Some years ago I was introduced to the phrase “le petit mort,” which means “the little death.” It’s been around for centuries, and has come to be associated with orgasm.

As Christians we struggle with the idea of our own mortality. We live within the tension of fear and anticipation. Death is both an ending and a beginning; alpha and omega reversed. We get understandably nervous about endings because what comes next can’t be known until it’s experienced. Death is the ultimate unknown, and we tend to associate pain with death, because the two so frequently coincide.

But we also anticipate a freeing of our souls, and a meeting with the divine. The potential of what comes after this life is glorious, and must be so much bigger and more lovely than the Bible describes with its streets of gold and endless singing angels.
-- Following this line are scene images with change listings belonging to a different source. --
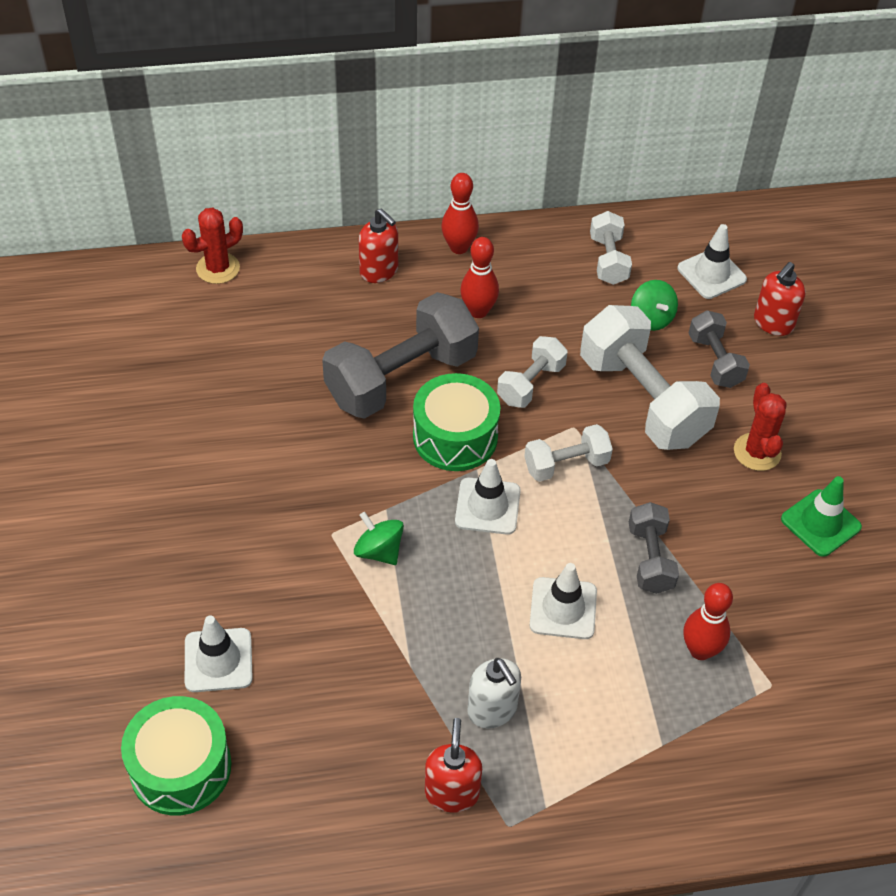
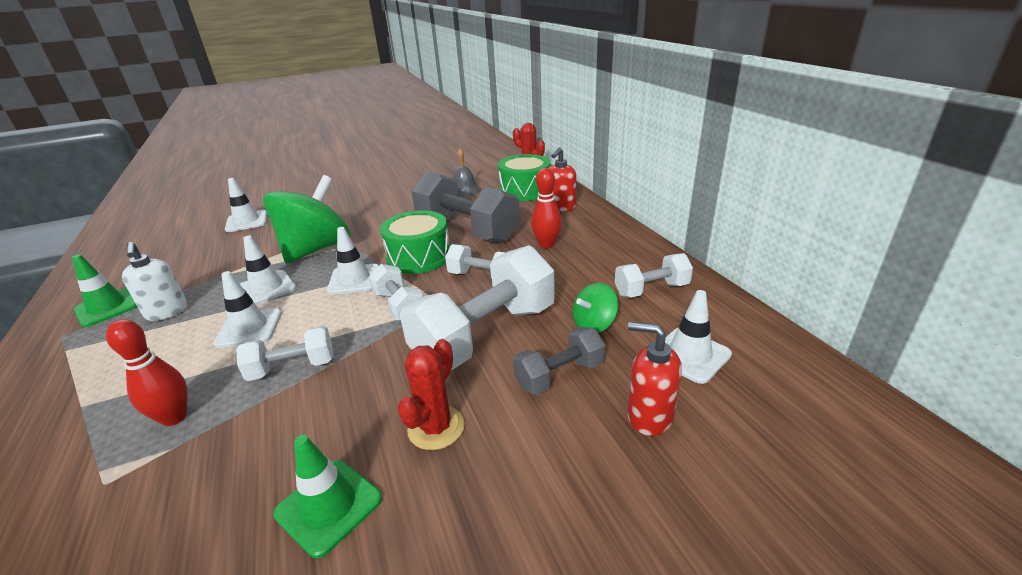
camera: 80 degrees right, 20 degrees down
green drum [121,696,231,815] -> green drum moved to [498,154,550,201]
green spinning top [354,512,404,565] -> green spinning top [263,175,351,263], size x2.21
red soap dispenser [425,718,482,812] -> green traffic cone [72,254,137,327]
red bowling pin [442,173,479,254] -> none
white soap dispenser [467,658,521,729] -> white soap dispenser turned 75 degrees counterclockwise [122,242,187,321]
grey dumbbell [629,502,679,594] -> white dumbbell [236,326,334,381]
red cactus [734,383,787,471] -> red cactus turned 45 degrees counterclockwise [397,339,464,450]
none -> white traffic cone [240,235,296,305]
none -> grey bell [453,149,481,197]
Not that those things are bad, but what will our beings be like when our energy sheds its current mass and is free to dance with the elements of the stars and particles of matter too fine to be measured?

Sexual climax has many similarities to the omega/alpha concept. At orgasm there is an intensity of focus so extreme that all other awareness disappears. In that moment we cease to be anything other than the experience itself. Our beings are consumed so that all our senses fall away and we have little or no control over what is happening.

At the same time our senses are intensely heightened, and our physicality is supercharged with electricity and force, as if our bodies have become something new, something made of explosive energy. Afterword (in healthy sex) we are filled with peace and oneness with our beloved, in a kind of bliss, reflecting our eventual union with the very creator of the universe.

No wonder orgasm is called le petit mort, with all its shattering conclusiveness and subsequent euphoria. It is the little death, and the essence of life.

In one creative thought a thousand forgotten nights of love revive,

filling it with sublimity and exaltation

And those who come together in the night

and are entwined in rocking delight

do an earnest work and gather sweetnesses,

gather depth and strength for the song of some coming poet,

who will arise to speak of ecstasies beyond telling.